History

United States
- Name: Francis H. Leggett
- Namesake: A business partner of A. B. Hammond
- Owner: Hicks-Hauptman Transportation Co.
- Operator: McCormick Steamship Company, San Francisco, California
- Port of registry: United States
- Builder: Newport News Shipbuilding; Newport News, Virginia;
- Launched: January 31, 1903
- Completed: 1903
- In service: 1903
- Identification: Radio callsign WNF and code letters KSHC; ;
- Fate: Sank September 18, 1914

General characteristics
- Type: steam-powered schooner
- Tonnage: 1,606 GRT; 975 NT;
- Length: 241.5 feet (73.6 m)
- Beam: 41.2 feet (12.6 m)
- Depth: 14.8 feet (4.5 m)
- Installed power: 1,000 hp
- Crew: 29

= Francis H. Leggett =

American Schooner

Francis H. Leggett was an American-flagged steam-powered schooner built in 1903 by Newport News Shipbuilding in Newport News, Virginia, as a timber-hauling ship serving Andrew Benoni Hammond's timber operations on the United States West Coast. She served in this capacity for 11 years before she sank 60 miles south of the Columbia River on the coast of Oregon. The disaster killed 35 of the 37 passengers aboard and all 25 crewmen. It was the worst maritime accident in the history of Oregon. The ship had a long history of rudder failures, but the sinking was attributed to the gale and a shifting deck load of railroad ties.

==Construction==
In 1903, with his timber operations in full bloom in the Pacific Northwest, timber baron A. B. Hammond began acquiring what became known as "Hammond's Navy," a flotilla of 72 ships (not all owned simultaneously) that served his operations. The flagship of this flotilla was Francis H. Leggett, which Hammond named after one of his business partners and commissioned to be the largest ship in the Pacific lumber trade. With a capacity of 1.5 million board-feet of lumber, her steel hull was so large that she could not enter many of the ports on U.S. West Coast. Nicknamed "Hammond's Folly," she nevertheless was a commercial success when she arrived on the U.S. West Coast from the Virginia shipyard where she was built. In 1905 alone, Francis H. Leggett and her sister ship Arctic netted Hammond $62,000 in profit, more than the profit of some of his timber operations. The success of Francis H. Leggett led Hammond to acquire more ships.
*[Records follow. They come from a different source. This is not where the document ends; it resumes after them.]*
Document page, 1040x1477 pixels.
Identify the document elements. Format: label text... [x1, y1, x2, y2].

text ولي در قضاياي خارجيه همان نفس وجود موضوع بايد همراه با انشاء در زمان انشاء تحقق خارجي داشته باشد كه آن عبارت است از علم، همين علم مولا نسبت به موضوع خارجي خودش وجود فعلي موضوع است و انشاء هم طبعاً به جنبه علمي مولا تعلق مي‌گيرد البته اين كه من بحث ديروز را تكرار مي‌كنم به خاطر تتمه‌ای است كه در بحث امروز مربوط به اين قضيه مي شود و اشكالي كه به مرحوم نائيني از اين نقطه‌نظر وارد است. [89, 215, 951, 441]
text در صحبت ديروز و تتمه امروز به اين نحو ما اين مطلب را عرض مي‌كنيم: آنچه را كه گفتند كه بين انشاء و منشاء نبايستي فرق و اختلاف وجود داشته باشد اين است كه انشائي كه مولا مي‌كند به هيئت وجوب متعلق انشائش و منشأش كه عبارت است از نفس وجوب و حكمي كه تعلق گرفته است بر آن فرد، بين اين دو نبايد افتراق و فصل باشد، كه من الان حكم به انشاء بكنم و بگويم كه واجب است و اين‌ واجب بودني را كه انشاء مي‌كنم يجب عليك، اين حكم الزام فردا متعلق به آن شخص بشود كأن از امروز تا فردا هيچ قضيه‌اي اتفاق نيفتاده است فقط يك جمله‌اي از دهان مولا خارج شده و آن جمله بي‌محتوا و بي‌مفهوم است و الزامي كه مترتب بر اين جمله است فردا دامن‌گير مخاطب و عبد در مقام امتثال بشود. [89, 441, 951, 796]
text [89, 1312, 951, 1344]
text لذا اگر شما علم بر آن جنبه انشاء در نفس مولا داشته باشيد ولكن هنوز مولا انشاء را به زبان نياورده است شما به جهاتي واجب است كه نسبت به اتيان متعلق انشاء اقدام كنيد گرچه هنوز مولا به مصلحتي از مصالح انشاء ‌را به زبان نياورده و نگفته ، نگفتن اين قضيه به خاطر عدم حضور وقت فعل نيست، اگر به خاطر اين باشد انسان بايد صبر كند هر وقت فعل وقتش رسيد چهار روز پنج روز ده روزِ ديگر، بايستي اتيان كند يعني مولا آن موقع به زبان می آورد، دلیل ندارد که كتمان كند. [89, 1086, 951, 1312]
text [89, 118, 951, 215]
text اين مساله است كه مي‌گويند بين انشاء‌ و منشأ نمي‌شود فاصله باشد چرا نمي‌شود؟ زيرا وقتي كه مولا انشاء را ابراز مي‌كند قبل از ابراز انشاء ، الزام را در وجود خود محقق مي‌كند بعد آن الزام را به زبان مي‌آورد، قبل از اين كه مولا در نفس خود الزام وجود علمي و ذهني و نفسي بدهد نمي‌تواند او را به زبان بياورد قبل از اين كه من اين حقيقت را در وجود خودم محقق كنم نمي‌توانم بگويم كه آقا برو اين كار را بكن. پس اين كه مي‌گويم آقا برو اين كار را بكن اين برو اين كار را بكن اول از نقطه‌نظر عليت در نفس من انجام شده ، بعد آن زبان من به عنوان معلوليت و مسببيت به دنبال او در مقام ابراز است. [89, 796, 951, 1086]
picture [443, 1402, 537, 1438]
Later, Francis H. Leggett was one of the pioneering ships behind the technique of ocean rafting (also called Benson rafting), whereby large rafts of logs were chained together and towed. These rafts could be up to 700 ft long and contain up to 11 million board feet of timber. After some years of success, the practice was banned by the United States Congress in 1912 after several rafts broke up in storms, spreading large logs up and down the coast and creating a hazard to shipping.

==Sinking==
On September 17, 1914, Francis H. Leggett departed Grays Harbor, Washington, for San Francisco, California, with a load of railroad ties lashed to her deck. While the weather was calm in Grays Harbor, it worsened as the ship steamed south, where a 60 mph gale was blowing off the coast of Oregon. On September 18, the ship's cargo of railroad ties began to shift, and a hatch cover was torn off by the storm, allowing waves to flood into the ship. Charles Maro, the captain of Francis H. Leggett, ordered the ship's radio operators to send a distress call as the ship began to sink.

The distress signal was detected by the Imperial Japanese Navy armored cruiser Izumo, but Izumo did not respond to Francis H. Leggett out of fear that she would encounter the Imperial German Navy light cruiser , which was nearby; World War I had begun, Japan was at war with Germany, and Izumo feared being attacked by the more modern German ship. Izumo relayed the distress signal to the Marconi office who notified other ships, including the oil tanker Frank H. Buck and the steamer Beaver. Both ships responded to the call for help, but by the time they arrived on the scene, Francis H. Leggett had sunk, leaving only its cargo of railroad ties still afloat. Two passengers aboard Francis H. Leggett were rescued. One of the survivors, Alexander Farrell, explained that the storm swamped both of the ship's lifeboats as soon as they were lowered. Both survivors lived by clinging to railroad ties. The death toll of 60 people makes it Oregon's worst maritime disaster on record.